An observation pertaining to the structure of the report overall: Energy efficiency is clearly a major driver of urban carbon emissions. However, as the chapter points out in several places, urban governments have some leverage over energy efficiency (and the carbon intensity of energy), but it is limited. Probably the majority of the capacity to change energy efficiency and carbon intensity in urban areas belongs to federal and state governments. But the report does not have a logical place to discuss these carbon management capabilities and policies, unless it is Chapter 3. As a consequence, energy efficiency improvement and transition to low-carbon energy sources are generally underrepresented in this report.

P175, Line 26-27

Punctuation, Change “;” to “,”.

P179, Line 7-8

Has any estimate been reported for Mexico?

P180, Line 34-41

Why so many examples for UK? It is better to use examples of North America.

P180, Line 21

Extra “,” before the citation should be removed.
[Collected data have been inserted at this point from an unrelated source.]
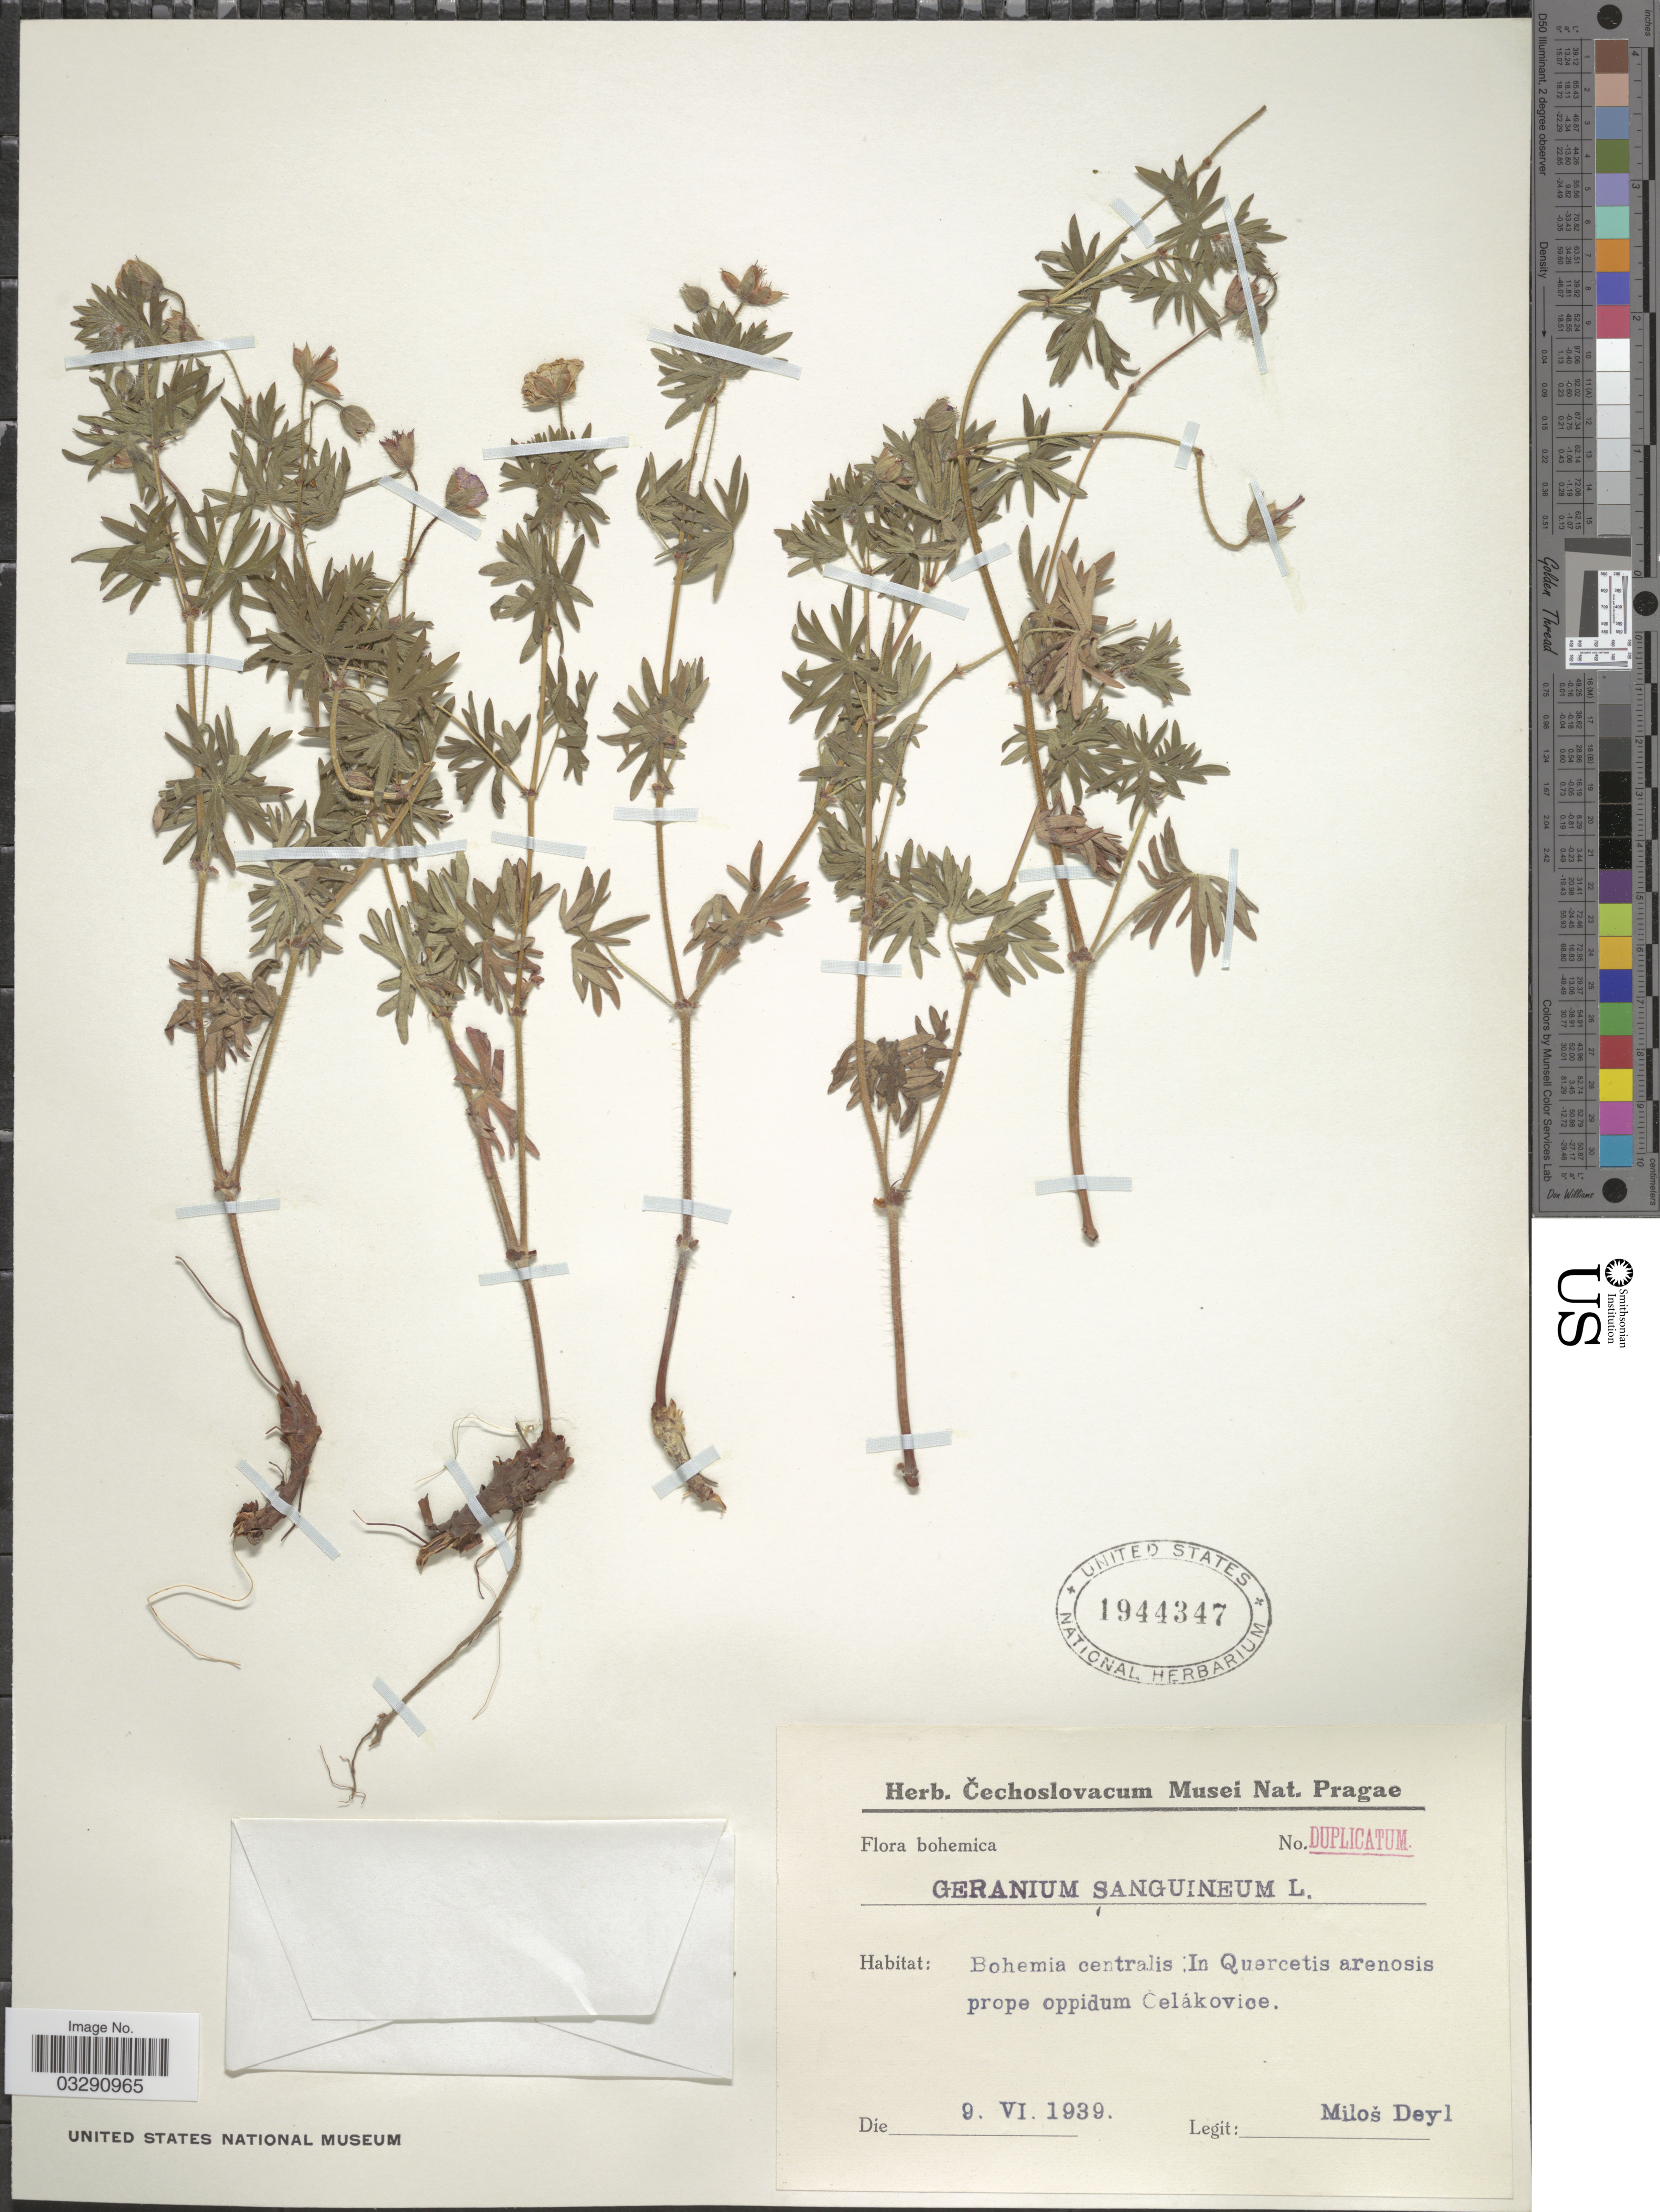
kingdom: Plantae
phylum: Tracheophyta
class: Magnoliopsida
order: Geraniales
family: Geraniaceae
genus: Geranium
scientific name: Geranium sanguineum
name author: L.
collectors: M. Deyl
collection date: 1939-06-09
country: Czechia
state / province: Central Bohemian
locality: Bohemia centralis: In Quercetis arenosis prope oppidum Celákovice.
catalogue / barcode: US 1944347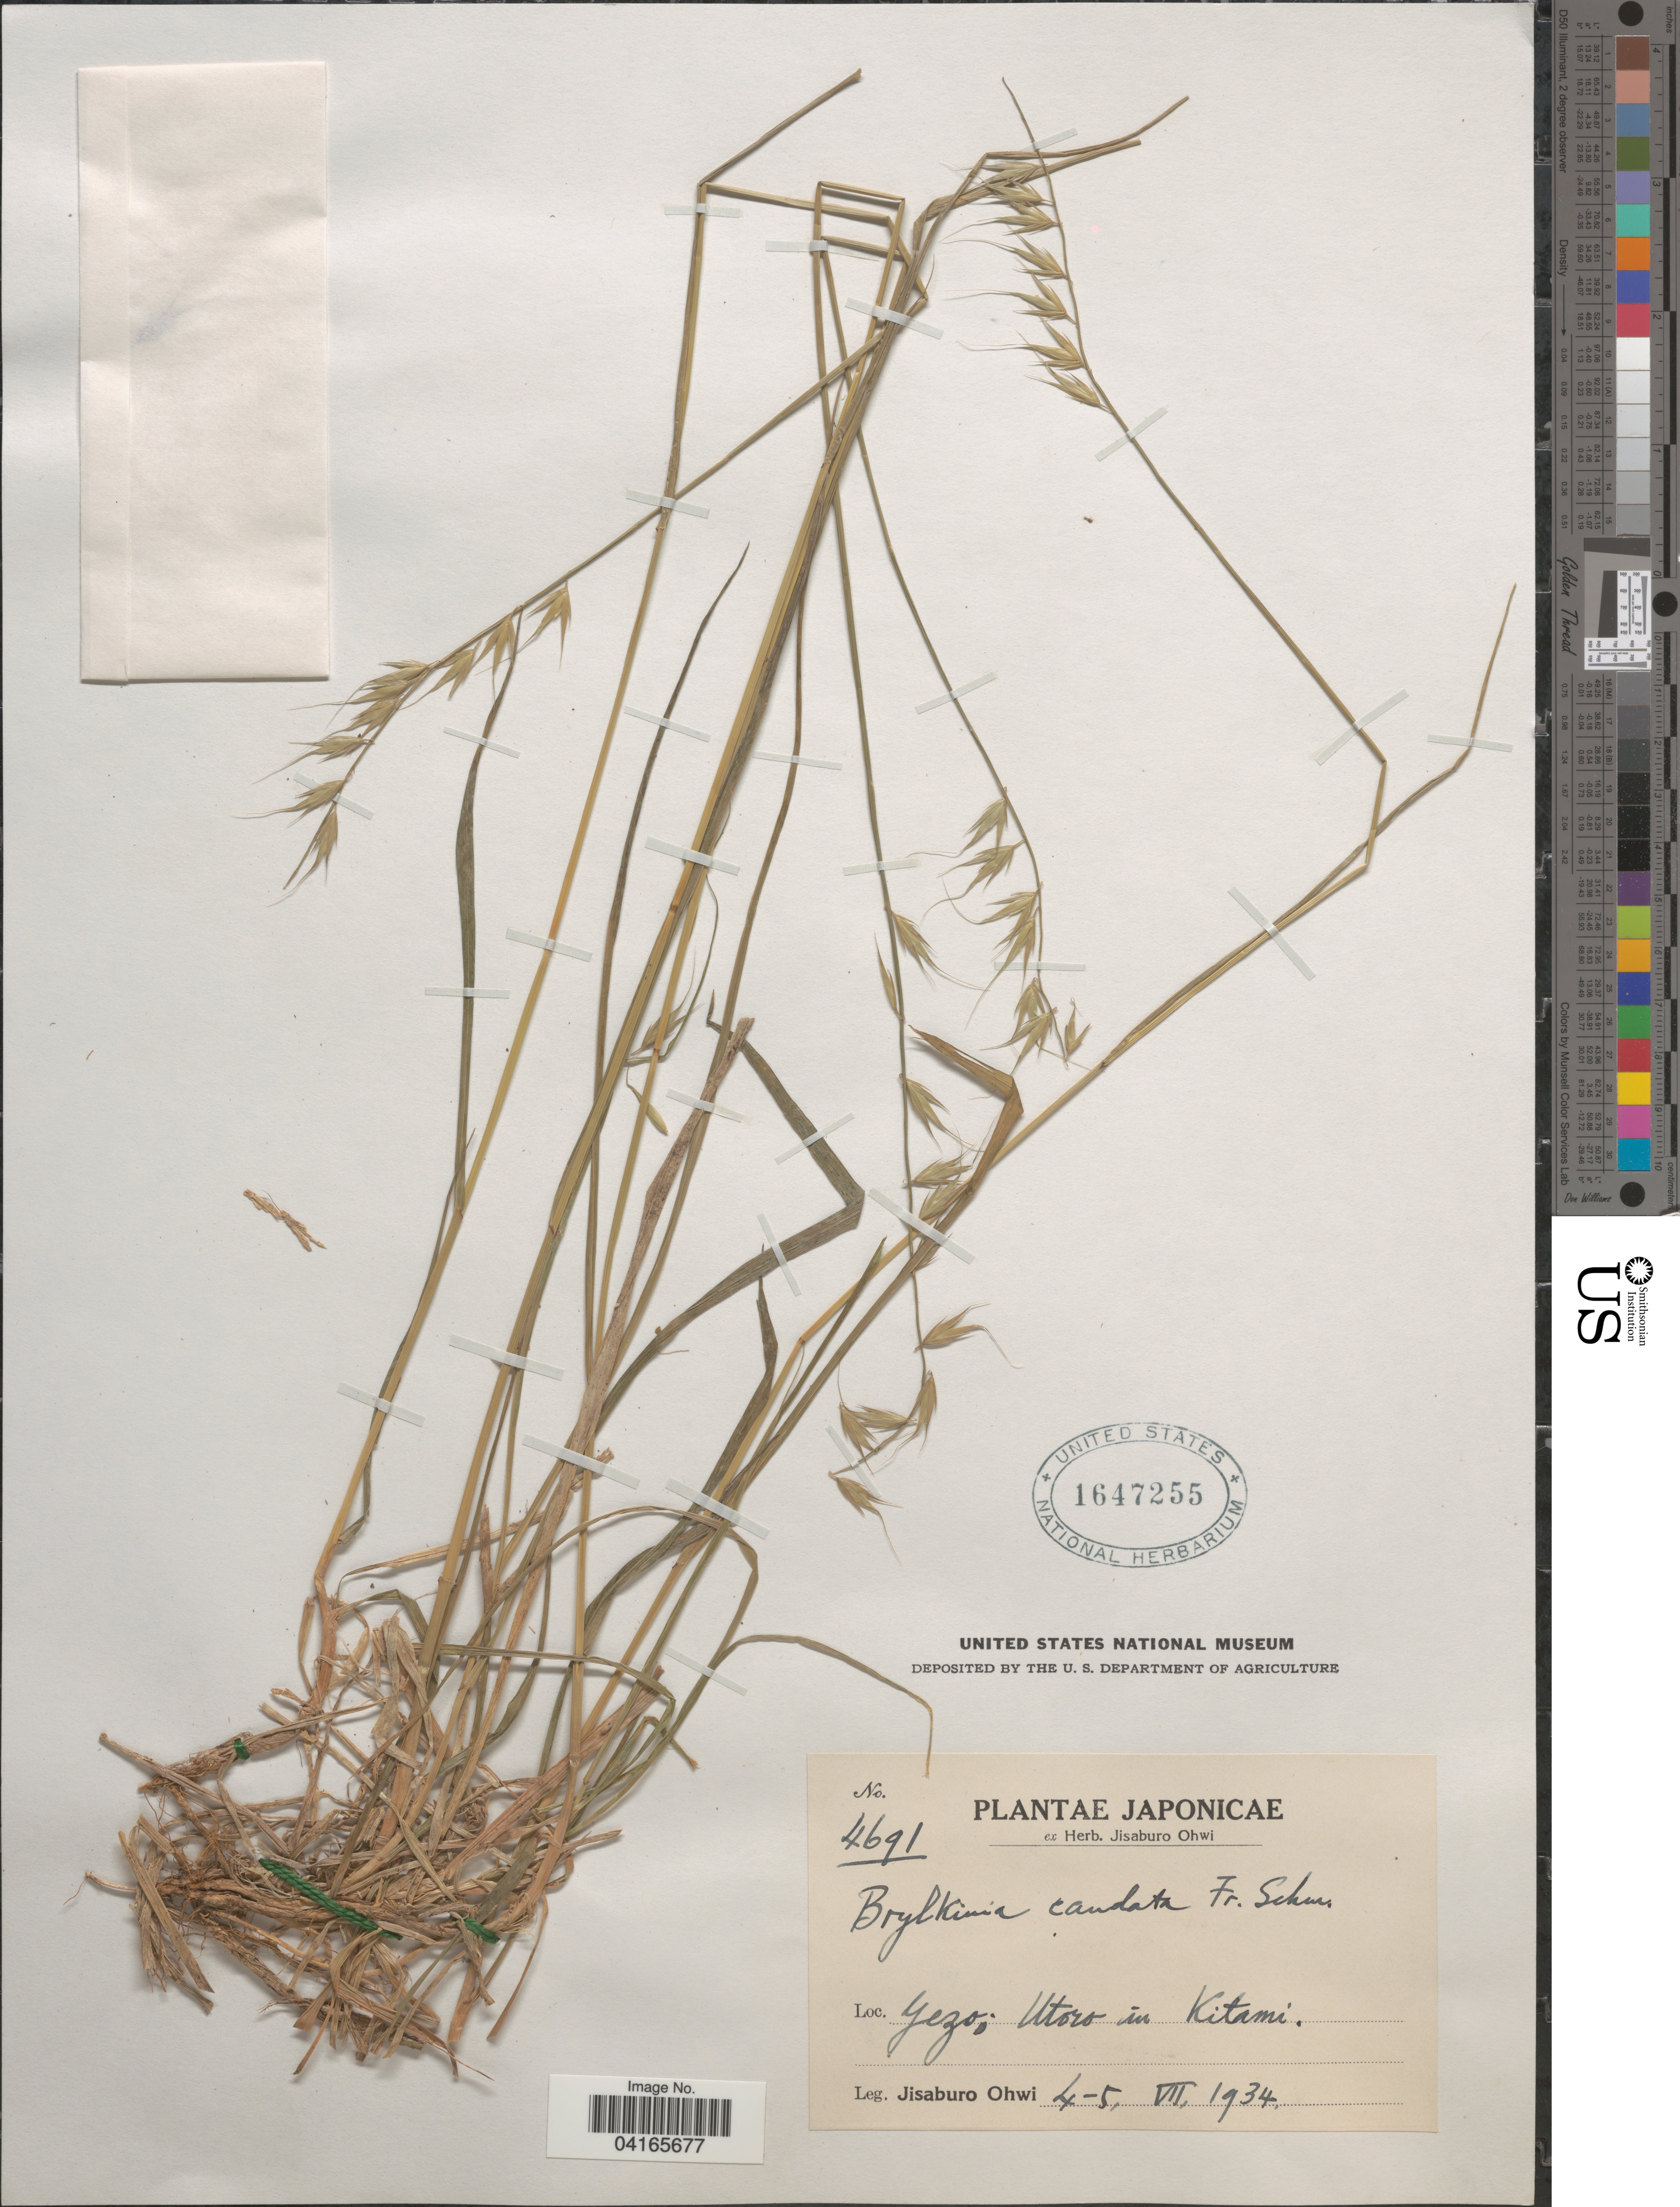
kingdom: Plantae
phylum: Tracheophyta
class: Liliopsida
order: Poales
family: Poaceae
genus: Brylkinia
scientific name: Brylkinia caudata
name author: (Munro) F. Schmidt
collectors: J. Ohwi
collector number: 4691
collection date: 1934-07-04/1934-07-05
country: Japan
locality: Yezo; Utoro in Kitami.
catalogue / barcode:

P180, Line 29 – P181, Line 6

In the behavior section it could be noted that residents in different cities or geographical regions also have different lawn management practices (e.g., fertilization, watering).

P182, Line 23 – 30

This section could just be labeled Climate. The examples in the text cover large-scale climate as much as local climate moderated by heat island.

P182, Line 35-36

A source is needed for the national growth rate numbers.

P182, Line 31-36

This section is mainly qualitative, and more quantitative trend analyses are needed.

P184, Line 19

Presumably this sentence means positively correlated; that should be stated explicitly, or phrased as consumption increases with area per person, or is it more informative to state that consumption is inversely proportional to urban density?

P186, Line 3- P188, Line 26

The ability to discuss energy efficiency improvement and low-C energy is limited by constraining the scope to the governance capacities of urban areas. As noted on P186, lines 34-37, mitigation is strongly affected by vehicle energy efficiency, but this has been addressed at the national level almost exclusively (efforts of the CARB, and of cities, states or provinces to enact feebates would be an exception). Vehicles with lower emissions due to energy efficiency improvement can accomplish as much CO₂ mitigation as transition to low carbon energy (see, e.g., NRC, 2013).

P190, Line 30-32

This statement shows that the level of confidence for Key Finding 1 (Lines 3-6 on this page) should be high confidence and very likely rather than medium confidence and likely.

P190, Line 27

TBD is not really acceptable at this stage.

P190, Line 3-6

Give quantitative estimates.

P190, Line 27

Says TBD. Was there something to fill in for the likelihood of impact, or is that component not appropriate for this finding?

P191, Line 27-30

The challenge could be expanded to include the actual data collection. It is not just analysis and uncertainty quantification of multiple carbon flux approaches that is challenging. Designing and executing urban flux studies is far from routine.

P212, Figure 4.2.

In this chapter it wasn’t exactly clear how agricultural products are treated. Agriculture is noted explicitly as a city process, but doesn’t clearly show up as an upstream process. The accounting could all be correct, it is just that the text is not always clearly indicating that agricultural biomass is being treated consistently across all sectors.